Les séries japonaises bénéficiant de bonus dignes de ce nom dans nos contrées sont plus que minoritaires. L'opulence du quatrième disque de
Area 88 est d'autant plus surprenante, dans le cas présent, que la série est plutôt mineure. Maintenant, de là à se plaindre d'avoir entre les mains une édition soignée, il y a un pas. Reste à voir si la qualité éditoriale suit.
Le gros de l'artillerie est représenté par une série de pas moins de
six interviews faisant à chaque fois intervenir Isamu Imakake, le réalisateur et présentement Maître de Cérémonie. Un bon point: tous les entretiens sont filmés et encodés en 16/9e. Un mauvais point : le débit de parole lancinant et austère des japonais rend le visionnage intégral de ces modules plutôt pénible, et c'est peu de le dire.
Le premier segment fait intervenir Hiroshi Onogi, le scénariste.
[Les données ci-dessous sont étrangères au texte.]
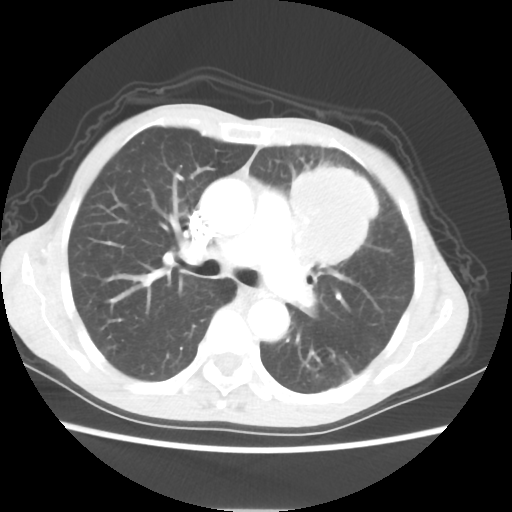
Chest CT, one axial slice. Position 36 of 56 along the scan axis. 80 kVp. Lung window (W 1500 / L -600 HU). 5 mm slice thickness. 512 × 512 image matrix. Female patient, age 60 years. Case-level facts recorded for this patient, not image findings: clinical TNM (as recorded): T4 N1 M0.
Structures marked on this image (rectangle marked by the reading radiologist):
- lung tumour (recorded histology: adenocarcinoma): box from (x=291, y=158) to (x=384, y=277) px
Et déjà, la déconvenue est de taille: malgré une durée plus que conséquente (54 minutes!), cet entretient ne nous révèlera quasiment rien de transcendant sur la production ou la mise sur pied de
Area 88. Tout juste apprend-on que le projet a toujours été conçu pour durer 12 épisodes (le manga en compte 13) et que les deux hommes ne sont pas spécialement fans d'avions à réaction ! Le reste se partage entre regrets sur le traitement de certains personnages, description inutile des enjeux de la série et autocongratulations de bon aloi sur les quelques aspects sympathiques de la série. Mais le spectacle de nos deux compères épiloguant à n'en plus finir sur des pirouettes de scénario usées jusqu'à la corde - et relevant parfois franchement du cliché - a quelque chose d'embarrassant, tant cela laisse à penser qu'ils ont dû voir trois films dans leur vie. En l'état, cette interview a le mérite d'exister, mais on en déconseillera tout de même la vision, tant elle s'avère décidément beaucoup-beaucoup-beaucoup-trop-LONGUE.
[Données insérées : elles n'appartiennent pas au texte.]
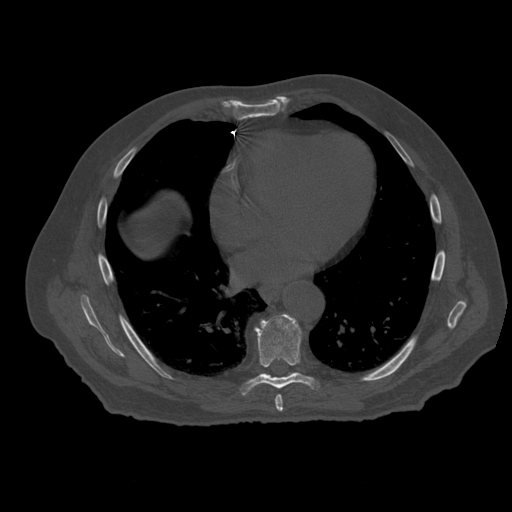
CT including the spine, one axial slice. Position 342 of 399 along the scan axis. Reconstruction kernel STANDARD. Bone window (W 1800 / L 400 HU). 1.25 mm slice thickness. 512 × 512 image matrix. Patient age 73 years. Case-level facts recorded for this patient, not image findings: primary cancer: prostate; vertebrae with lytic lesions (as recorded): L2.
Structures marked on this image (semi-automatic segmentation, software-assisted and operator-edited):
- T7 vertebra: box from (x=275, y=395) to (x=283, y=413) px
- T8 vertebra: (x=243, y=314)–(x=314, y=395)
Le module suivant se montre à la fois plus court - 26 minutes tout de même - et plus intéressant: il s'agit de l'intervention de Hiroshi Konija, le
character designer. Chaque personnage clé sera ainsi passé en revue et sa genèse dévoilée. Un plan fugace nous gratifie même de l'ébauche du visage du sniper, qui n'apparaît que le temps d'un épisode et dont on ne voit jamais la tête.
La suite de ces conversations sera du même tonneau : dans le module suivant, le superviseur de la production nous parle, devinez quoi, de la production dans ses grandes lignes (27 minutes), quant au directeur du son, il évoque le casting des voix et le mixage (22 minutes). Son entretien se hisse cependant au-dessus du lot, grâce à l'insertion de quelques images de la pré-production -miracle! - où l'équipe est carrément allée sur une base aérienne pour enregistrer le son produit par de véritables jets au décollage.

Les deux derniers entretiens se partagent entre le directeur de la photo, qui nous parle essentiellement de l'abondante utilisation de la 3D dans la série (20 minutes), et le trio de doubleurs en charge de Shin Kazama, Mickey l'américain, et Kim l'enfant pilote. Et si on ne s'étend pas plus sur ce dernier, c'est parce que malgré sa durée disproportionnée (1 heure et dix minutes!!!) on n'apprendra quasiment rien. Quasi désespérant. Il est même assez fascinant de voir un groupe de personnes censées connaître et apprécier la série parler aussi longtemps pour ne rien dire ; ou au mieux, en enchaînant les banalités. On va être limpide: ne regardez pas cette interview. Vous gagnerez une heure de vie (sauf si vous voulez à tout prix savoir quel est l'épisode préféré de Mr Tartempion).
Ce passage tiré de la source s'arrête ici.